Ze stak haar handen in de zakken van haar uniform - een jasje en een witte broek, geen kapje. Ik wist alleen dat ze verpleegster was omdat dat op haar plastic naamplaatje stond onder haar naam, Sharie Wright. Ik nam haar heimelijk op omdat ik wist hoe gek Daniel was op vrouwen met dergelijke namen. Debbie en Tammie en Cindie. Candie scoorde ook hoog. Ik neem aan dat Kinsey ook tot die categorie hoorde, nu ik erover nadacht. Kinsie. Ontrouw verlaagt en vernedert, totdat er niets meer over is van wat ooit je gevoel van eigenwaarde was.

‘Hij maakt zich vreselijk ongerust,’ zei ze. ‘Ik weet wel dat het mij niet aangaat, maar hij is hier de hele nacht geweest.
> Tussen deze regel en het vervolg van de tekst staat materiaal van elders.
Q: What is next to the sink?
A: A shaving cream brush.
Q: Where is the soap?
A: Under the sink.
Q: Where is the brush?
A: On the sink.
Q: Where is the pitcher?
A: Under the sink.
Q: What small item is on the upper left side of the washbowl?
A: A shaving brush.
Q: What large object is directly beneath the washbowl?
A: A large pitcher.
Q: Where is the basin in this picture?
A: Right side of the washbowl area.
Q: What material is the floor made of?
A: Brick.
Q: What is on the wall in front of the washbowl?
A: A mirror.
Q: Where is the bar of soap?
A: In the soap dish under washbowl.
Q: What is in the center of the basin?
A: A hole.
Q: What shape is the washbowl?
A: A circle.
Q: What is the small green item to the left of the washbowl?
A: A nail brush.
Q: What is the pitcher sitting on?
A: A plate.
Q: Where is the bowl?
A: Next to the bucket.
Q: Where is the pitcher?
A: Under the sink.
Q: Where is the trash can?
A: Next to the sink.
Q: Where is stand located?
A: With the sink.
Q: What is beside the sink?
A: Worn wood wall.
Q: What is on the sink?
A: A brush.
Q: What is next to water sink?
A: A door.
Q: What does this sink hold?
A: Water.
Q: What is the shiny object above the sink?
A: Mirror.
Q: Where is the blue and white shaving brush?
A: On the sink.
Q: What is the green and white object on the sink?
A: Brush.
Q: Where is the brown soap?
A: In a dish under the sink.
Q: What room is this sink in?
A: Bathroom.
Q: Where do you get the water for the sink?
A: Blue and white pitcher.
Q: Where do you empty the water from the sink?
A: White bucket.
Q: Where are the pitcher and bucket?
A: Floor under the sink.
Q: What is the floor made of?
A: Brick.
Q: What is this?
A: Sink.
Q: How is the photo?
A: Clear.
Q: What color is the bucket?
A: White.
Ik vond dat u dat moest weten.’ Ze zag dat ik probeerde weer in bed te kruipen en hielp me een handje. Ik schatte haar op ongeveer zesentwintig. Ik was drieëntwintig toen ik met hem trouwde, vierentwintig toen hij me verliet. Geen verklaring, geen discussie. Ik verzette me niet tegen de scheiding, die in recordtijd geregeld was.

‘Kan ik misschien een rolstoel krijgen? Er is iemand verderop in de gang bij wie ik graag even langs zou gaan. De man die gelijk met mij opgenomen is.’

‘Meneer Kohler. Die ligt in drie-nul-zes aan het eind van de gang.’

‘Hoe is het met hem?’

‘Goed. Hij gaat vanmiddag naar huis.’

‘De rechercheur die hier een tijdje geleden was wil dat ik met hem ga praten.’

‘En uw man? Hij zei dat hij maar twee minuten nodig had.’

‘Hij is mijn man niet,’ zei ik voor de tweede keer, ‘maar vooruit dan maar. Stuur hem maar naar binnen. En kunt u daarna voor een rolstoel zorgen? Als ik probeer te lopen, val ik gegarandeerd op mijn gezicht en dan stel ik een eis tot schadevergoeding tegen het ziekenhuis in.’

Ze vond het duidelijk geen leuk grapje. Ze vertrok zonder nog een woord te zeggen. Mijn man, dacht ik bij mezelf. Mooi van niet.